I search many and I notice there are most of the way is used the job or subjob to implement the loop.
I think is it a waste system source? it is a good way?
I write code and know loop grammar in the programmer like 'while', 'for', 'foreach' and some specific iterator, due to some reason I need use the pentaho kettle ETL tool to finish my job, and I notice kettle provided the scripting tool -- javascript let developer write the javascript code or java code.
I think if we should use javascript step rather than job or subjob to implement the loop function? Because I just need iterate a samll data stream in most cases, and is there have another ways to simple implement the loop function?

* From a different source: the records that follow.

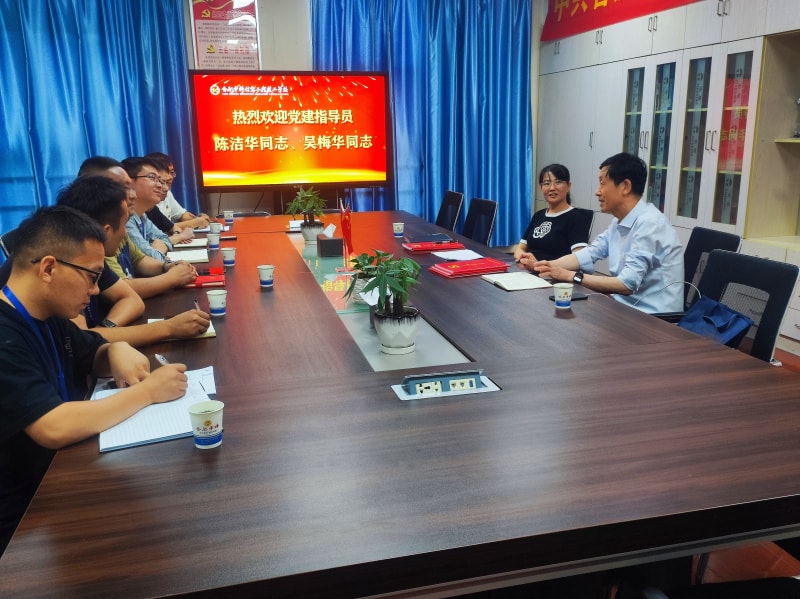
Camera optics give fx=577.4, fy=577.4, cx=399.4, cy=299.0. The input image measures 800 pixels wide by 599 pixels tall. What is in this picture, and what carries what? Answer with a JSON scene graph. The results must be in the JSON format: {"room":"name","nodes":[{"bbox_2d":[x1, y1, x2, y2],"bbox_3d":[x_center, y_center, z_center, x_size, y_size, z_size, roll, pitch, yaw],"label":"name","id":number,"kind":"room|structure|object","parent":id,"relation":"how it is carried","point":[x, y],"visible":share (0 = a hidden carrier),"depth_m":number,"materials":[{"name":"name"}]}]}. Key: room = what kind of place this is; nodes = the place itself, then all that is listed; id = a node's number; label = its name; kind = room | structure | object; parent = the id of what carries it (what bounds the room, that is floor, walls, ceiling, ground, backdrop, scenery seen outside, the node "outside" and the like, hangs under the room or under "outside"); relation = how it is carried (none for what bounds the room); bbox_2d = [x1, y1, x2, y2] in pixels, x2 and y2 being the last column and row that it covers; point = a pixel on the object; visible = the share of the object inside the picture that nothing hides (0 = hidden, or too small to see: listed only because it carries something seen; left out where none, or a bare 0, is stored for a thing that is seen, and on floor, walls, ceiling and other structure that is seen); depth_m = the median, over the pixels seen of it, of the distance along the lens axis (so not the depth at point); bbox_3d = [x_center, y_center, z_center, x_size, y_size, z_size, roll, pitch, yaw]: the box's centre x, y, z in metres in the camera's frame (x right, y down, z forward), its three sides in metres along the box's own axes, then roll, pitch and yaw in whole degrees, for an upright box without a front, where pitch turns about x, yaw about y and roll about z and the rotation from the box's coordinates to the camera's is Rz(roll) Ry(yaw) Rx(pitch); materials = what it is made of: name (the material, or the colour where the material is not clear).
{"room":"office","nodes":[
{"label":"office","id":0,"kind":"room"},
{"bbox_2d":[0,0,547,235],"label":"back wall","id":1,"kind":"structure","parent":0,"point":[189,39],"depth_m":5.72,"materials":[{"name":"paint"}]},
{"bbox_2d":[0,0,196,250],"bbox_3d":[-3.263,-1.631,5.218,2.610,3.070,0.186,-4,15,-13],"label":"blue curtain","id":2,"kind":"object","parent":1,"relation":"attached to","point":[128,151],"visible":0.65,"depth_m":5.28,"materials":[{"name":"blue fabric"}]},
{"bbox_2d":[189,0,260,69],"bbox_3d":[-1.664,-2.555,5.518,0.583,0.906,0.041,-4,15,-13],"label":"wall poster","id":3,"kind":"object","parent":1,"relation":"attached to","point":[201,37],"visible":0.94,"depth_m":5.51,"materials":[{"name":"paper"}]},
{"bbox_2d":[188,71,390,190],"bbox_3d":[-1.028,-1.617,5.576,1.889,1.092,0.210,-4,15,-13],"label":"display screen","id":4,"kind":"object","parent":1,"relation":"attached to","point":[350,161],"visible":0.99,"depth_m":5.49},
{"bbox_2d":[311,0,534,241],"bbox_3d":[0.298,-1.920,6.102,2.335,3.018,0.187,-4,15,-13],"label":"blue curtain","id":5,"kind":"object","parent":1,"relation":"attached to","point":[459,46],"visible":0.62,"depth_m":6.11,"materials":[{"name":"blue fabric"}]},
{"bbox_2d":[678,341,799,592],"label":"floor","id":6,"kind":"structure","parent":0,"point":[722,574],"depth_m":1.90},
{"bbox_2d":[0,227,18,256],"bbox_3d":[-1.821,0.002,3.290,0.595,0.832,0.554,-8,16,-25],"label":"office chair","id":7,"kind":"object","parent":6,"relation":"on","point":[0,244],"visible":0.11,"depth_m":3.00,"materials":[{"name":"black"}]},
{"bbox_2d":[0,203,193,554],"bbox_3d":[-0.911,0.248,1.526,0.630,0.944,0.623,7,16,26],"label":"man","id":8,"kind":"object","parent":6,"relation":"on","point":[5,321],"visible":0.91,"depth_m":1.39},
{"bbox_2d":[154,353,169,365],"bbox_3d":[-0.653,0.177,1.609,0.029,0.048,0.064,3,15,14],"label":"pen","id":9,"kind":"object","parent":8,"relation":"in","point":[158,356],"visible":0.35,"depth_m":1.59,"materials":[{"name":"silver metal"}]},
{"bbox_2d":[55,176,216,345],"bbox_3d":[-1.090,-0.050,2.205,0.607,0.816,0.564,-4,15,-13],"label":"man","id":10,"kind":"object","parent":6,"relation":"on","point":[86,195],"visible":0.33,"depth_m":2.14},
{"bbox_2d":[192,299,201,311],"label":"pen","id":11,"kind":"object","parent":10,"relation":"in","point":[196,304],"visible":0.51,"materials":[{"name":"metal"}]},
{"bbox_2d":[77,159,200,288],"bbox_3d":[-1.356,-0.256,2.917,0.567,0.866,0.530,-4,15,-13],"label":"man","id":12,"kind":"object","parent":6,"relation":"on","point":[116,175],"visible":0.32,"depth_m":2.84},
{"bbox_2d":[121,156,181,257],"bbox_3d":[-1.596,-0.452,3.616,0.518,0.822,0.599,-1,15,-2],"label":"man","id":13,"kind":"object","parent":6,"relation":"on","point":[143,183],"visible":0.33,"depth_m":3.51},
{"bbox_2d":[147,151,211,227],"bbox_3d":[-1.898,-0.702,4.802,0.576,0.969,0.649,-1,15,-2],"label":"man","id":14,"kind":"object","parent":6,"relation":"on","point":[169,198],"visible":0.28,"depth_m":4.69},
{"bbox_2d":[1,208,799,598],"bbox_3d":[-0.215,0.211,3.001,1.837,0.710,4.207,-4,15,-13],"label":"conference table","id":15,"kind":"object","parent":6,"relation":"on","point":[651,326],"visible":0.93,"depth_m":1.21,"materials":[{"name":"brown wood"}]},
{"bbox_2d":[94,367,212,452],"bbox_3d":[-0.606,0.257,1.429,0.256,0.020,0.356,-8,16,-25],"label":"notebook","id":16,"kind":"object","parent":15,"relation":"on","point":[141,440],"visible":0.64,"depth_m":1.35,"materials":[{"name":"white paper"}]},
{"bbox_2d":[146,317,217,338],"bbox_3d":[-0.776,0.098,2.030,0.214,0.017,0.212,-4,15,-13],"label":"notebook","id":17,"kind":"object","parent":15,"relation":"on","point":[212,333],"visible":0.19,"depth_m":1.97,"materials":[{"name":"paper"}]},
{"bbox_2d":[167,248,209,263],"bbox_3d":[-1.197,-0.245,3.256,0.228,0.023,0.280,-4,15,-13],"label":"notebook","id":18,"kind":"object","parent":15,"relation":"on","point":[186,257],"visible":0.84,"depth_m":3.19,"materials":[{"name":"white paper"}]},
{"bbox_2d":[172,237,208,248],"bbox_3d":[-1.369,-0.361,3.683,0.270,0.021,0.239,-4,15,-13],"label":"notebook","id":19,"kind":"object","parent":15,"relation":"on","point":[201,244],"visible":0.69,"depth_m":3.63,"materials":[{"name":"white paper"}]},
{"bbox_2d":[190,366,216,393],"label":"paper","id":20,"kind":"object","parent":15,"relation":"on","point":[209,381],"visible":0.37,"depth_m":1.60,"materials":[{"name":"white paper"}]},
{"bbox_2d":[182,269,225,288],"bbox_3d":[-0.940,-0.100,2.674,0.248,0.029,0.206,-4,15,-13],"label":"red notebook","id":21,"kind":"object","parent":15,"relation":"on","point":[217,281],"visible":0.59,"depth_m":2.62,"materials":[{"name":"red paper"}]},
{"bbox_2d":[187,400,223,448],"bbox_3d":[-0.419,0.272,1.255,0.071,0.085,0.071,-4,15,-13],"label":"paper cup","id":22,"kind":"object","parent":15,"relation":"on","point":[201,423],"visible":0.99,"depth_m":1.23,"materials":[{"name":"white paper"}]},
{"bbox_2d":[206,232,220,249],"bbox_3d":[-1.140,-0.351,3.528,0.078,0.100,0.077,-4,15,-13],"label":"paper cup","id":23,"kind":"object","parent":15,"relation":"on","point":[212,242],"visible":0.99,"depth_m":3.50,"materials":[{"name":"white paper"}]},
{"bbox_2d":[208,222,221,234],"bbox_3d":[-1.277,-0.478,4.002,0.083,0.096,0.081,-4,15,-13],"label":"paper cup","id":24,"kind":"object","parent":15,"relation":"on","point":[214,225],"visible":0.92,"depth_m":3.97,"materials":[{"name":"white paper"}]},
{"bbox_2d":[206,289,226,316],"bbox_3d":[-0.692,0.014,2.186,0.075,0.091,0.075,-4,15,-13],"label":"paper cup","id":25,"kind":"object","parent":15,"relation":"on","point":[217,306],"visible":0.99,"depth_m":2.16,"materials":[{"name":"white paper"}]},
{"bbox_2d":[221,247,235,267],"bbox_3d":[-0.891,-0.216,3.005,0.073,0.093,0.072,-4,15,-13],"label":"paper cup","id":26,"kind":"object","parent":15,"relation":"on","point":[227,255],"visible":0.99,"depth_m":2.98,"materials":[{"name":"white paper"}]},
{"bbox_2d":[223,210,233,222],"bbox_3d":[-1.385,-0.664,4.685,0.079,0.093,0.077,-4,15,-13],"label":"paper cup","id":27,"kind":"object","parent":15,"relation":"on","point":[227,213],"visible":0.99,"depth_m":4.66,"materials":[{"name":"white paper"}]},
{"bbox_2d":[257,264,274,287],"bbox_3d":[-0.599,-0.103,2.593,0.074,0.090,0.073,2,15,11],"label":"paper cup","id":28,"kind":"object","parent":15,"relation":"on","point":[264,276],"visible":0.98,"depth_m":2.57,"materials":[{"name":"white paper"}]},
{"bbox_2d":[286,185,327,243],"bbox_3d":[-0.599,-0.556,3.746,0.295,0.367,0.289,6,16,23],"label":"potted plant","id":29,"kind":"object","parent":15,"relation":"on","point":[307,232],"visible":0.99,"depth_m":3.71,"materials":[{"name":"green plant"}]},
{"bbox_2d":[316,224,343,256],"bbox_3d":[-0.401,-0.345,3.338,0.124,0.170,0.172,-4,15,-13],"label":"tissue box","id":30,"kind":"object","parent":15,"relation":"on","point":[333,245],"visible":0.99,"depth_m":3.28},
{"bbox_2d":[338,199,353,261],"bbox_3d":[-0.282,-0.346,3.052,0.121,0.355,0.214,-4,15,-13],"label":"red flag","id":31,"kind":"object","parent":15,"relation":"on","point":[343,223],"visible":0.95,"depth_m":3.04,"materials":[{"name":"red fabric"}]},
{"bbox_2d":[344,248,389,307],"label":"potted plant","id":32,"kind":"object","parent":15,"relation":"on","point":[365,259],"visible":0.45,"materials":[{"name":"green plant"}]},
{"bbox_2d":[346,251,421,354],"bbox_3d":[-0.042,0.003,1.827,0.257,0.323,0.255,4,15,19],"label":"potted plant","id":33,"kind":"object","parent":15,"relation":"on","point":[381,277],"visible":1,"depth_m":1.80,"materials":[{"name":"green plant"}]},
{"bbox_2d":[392,222,404,236],"bbox_3d":[-0.009,-0.471,3.928,0.075,0.089,0.075,-4,15,-13],"label":"paper cup","id":34,"kind":"object","parent":15,"relation":"on","point":[398,232],"visible":0.99,"depth_m":3.90,"materials":[{"name":"white paper"}]},
{"bbox_2d":[403,239,463,251],"bbox_3d":[0.196,-0.329,3.488,0.329,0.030,0.211,-4,15,-13],"label":"red folder","id":35,"kind":"object","parent":15,"relation":"on","point":[428,247],"visible":0.99,"depth_m":3.41,"materials":[{"name":"red paper"}]},
{"bbox_2d":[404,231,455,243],"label":"black notebook","id":36,"kind":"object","parent":35,"relation":"on","point":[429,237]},
{"bbox_2d":[392,369,499,400],"bbox_3d":[0.119,0.223,1.519,0.276,0.056,0.094,-4,15,-13],"label":"table socket box","id":37,"kind":"object","parent":15,"relation":"in","point":[426,380],"visible":0.97,"depth_m":1.51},
{"bbox_2d":[433,248,484,260],"bbox_3d":[0.322,-0.249,3.216,0.225,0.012,0.265,-4,15,-13],"label":"paper","id":38,"kind":"object","parent":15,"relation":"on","point":[451,257],"visible":0.96,"depth_m":3.21,"materials":[{"name":"white paper"}]},
{"bbox_2d":[429,257,509,278],"bbox_3d":[0.344,-0.164,2.881,0.347,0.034,0.217,-4,15,-13],"label":"red folder","id":39,"kind":"object","parent":15,"relation":"on","point":[462,270],"visible":0.99,"depth_m":2.82,"materials":[{"name":"red paper"}]},
{"bbox_2d":[482,271,553,291],"bbox_3d":[0.534,-0.089,2.634,0.213,0.019,0.268,-4,15,-13],"label":"notebook","id":40,"kind":"object","parent":15,"relation":"on","point":[509,282],"visible":0.99,"depth_m":2.59,"materials":[{"name":"white paper"}]},
{"bbox_2d":[553,283,573,308],"bbox_3d":[0.633,-0.012,2.236,0.077,0.089,0.076,-4,15,-13],"label":"paper cup","id":41,"kind":"object","parent":15,"relation":"on","point":[559,299],"visible":0.99,"depth_m":2.21,"materials":[{"name":"white paper"}]},
{"bbox_2d":[548,293,587,301],"bbox_3d":[0.686,-0.011,2.361,0.149,0.012,0.064,-4,15,-13],"label":"smartphone","id":42,"kind":"object","parent":15,"relation":"on","point":[583,297],"visible":0.46,"depth_m":2.35,"materials":[{"name":"black"}]},
{"bbox_2d":[436,191,463,232],"bbox_3d":[0.246,-0.474,5.068,0.617,0.892,0.601,-4,15,-13],"label":"office chair","id":43,"kind":"object","parent":6,"relation":"on","point":[453,217],"visible":0.48,"depth_m":5.01,"materials":[{"name":"black fabric"}]},
{"bbox_2d":[462,197,498,247],"bbox_3d":[0.447,-0.322,4.492,0.610,0.864,0.599,-4,15,-13],"label":"office chair","id":44,"kind":"object","parent":6,"relation":"on","point":[474,235],"visible":0.46,"depth_m":4.46,"materials":[{"name":"black fabric"}]},
{"bbox_2d":[575,207,595,246],"bbox_3d":[1.076,-0.250,4.199,0.531,0.763,0.562,11,18,37],"label":"office chair","id":45,"kind":"object","parent":6,"relation":"on","point":[590,215],"visible":0.16,"depth_m":4.07,"materials":[{"name":"black fabric"}]},
{"bbox_2d":[512,163,591,264],"bbox_3d":[1.011,-0.463,3.818,0.455,0.773,0.669,-4,15,-13],"label":"woman","id":46,"kind":"object","parent":45,"relation":"on","point":[544,232],"visible":0.68,"depth_m":3.68},
{"bbox_2d":[536,0,799,351],"bbox_3d":[2.382,-1.321,4.208,0.684,2.941,4.953,-4,15,-13],"label":"cabinet","id":47,"kind":"object","parent":6,"relation":"on","point":[724,22],"visible":0.59,"depth_m":4.21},
{"bbox_2d":[541,0,701,42],"bbox_3d":[2.072,-2.688,4.760,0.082,0.620,2.913,-4,15,-13],"label":"red banner","id":48,"kind":"object","parent":47,"relation":"attached to","point":[578,7],"visible":0.96,"depth_m":5.45,"materials":[{"name":"red fabric"}]},
{"bbox_2d":[681,225,743,315],"bbox_3d":[1.409,0.067,3.000,0.567,0.829,0.561,0,15,2],"label":"office chair","id":49,"kind":"object","parent":6,"relation":"on","point":[706,249],"visible":0.22,"depth_m":2.95,"materials":[{"name":"black fabric"}]},
{"bbox_2d":[520,153,685,315],"bbox_3d":[1.056,-0.235,2.963,0.577,0.955,0.723,-8,16,-26],"label":"man","id":50,"kind":"object","parent":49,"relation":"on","point":[636,239],"visible":0.83,"depth_m":2.77},
{"bbox_2d":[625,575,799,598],"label":"office chair","id":51,"kind":"object","parent":6,"relation":"on","point":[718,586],"visible":0.9,"depth_m":1.15,"materials":[{"name":"black"}]},
{"bbox_2d":[686,248,798,365],"bbox_3d":[1.191,0.266,2.372,0.632,0.875,0.619,-4,15,-13],"label":"office chair","id":52,"kind":"object","parent":6,"relation":"on","point":[756,262],"visible":0.36,"depth_m":2.28,"materials":[{"name":"black fabric"}]},
{"bbox_2d":[677,295,753,348],"bbox_3d":[1.257,0.140,2.357,0.205,0.268,0.320,-4,15,-13],"label":"blue bag","id":53,"kind":"object","parent":52,"relation":"on","point":[716,307],"visible":0.67,"depth_m":2.31,"materials":[{"name":"blue fabric"}]}
]}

Why Kettle not implement some step like 'iterator'? Is it a possible to implement a iterator via kettle developer API?
Thanks in advance.
Pentaho Data Integration uses a flow-based design, meaning you define what happens to each record in a stream that goes through the transformation or job. In most cases this replaces your basic for/while loop already, with the added bonus of a high degree of parallelization, as all steps in a transformation run simultaneously.
Operations that affect whole set of records such as grouping, sorting, aggregating are supported in single steps so again you never actually see the loop, it's implicit.
Rarely, you will need a loop in a Javascript step for combining an unknown number of fields, parsing invalid JSON/XML that the default steps choke on or working with other dynamic structures.
Jobs and subjobs are for control flow and reusability of components. They let you specify which transformations to run in which order under which conditions. You can implement loops in them, but it is often better to group your data instead and pass it to a subjob or transformation in batches.
My experience is that if your first solution involves a loop, you don't understand the flow-based options well enough yet. Often drawing out a flow-chart splitting out all the cases gives you a fair idea of what the transformation is going to look like in Spoon.
If you add an example to your question of a place you want to use a loop, perhaps I can show how to implement the same without a loop.
My answer to this other question is an example of a Javascript step used to construct a JSON object iteratively. You'll notice that it does its job without me writing any loop syntax, because the JS step itself already runs for each row that passes through it.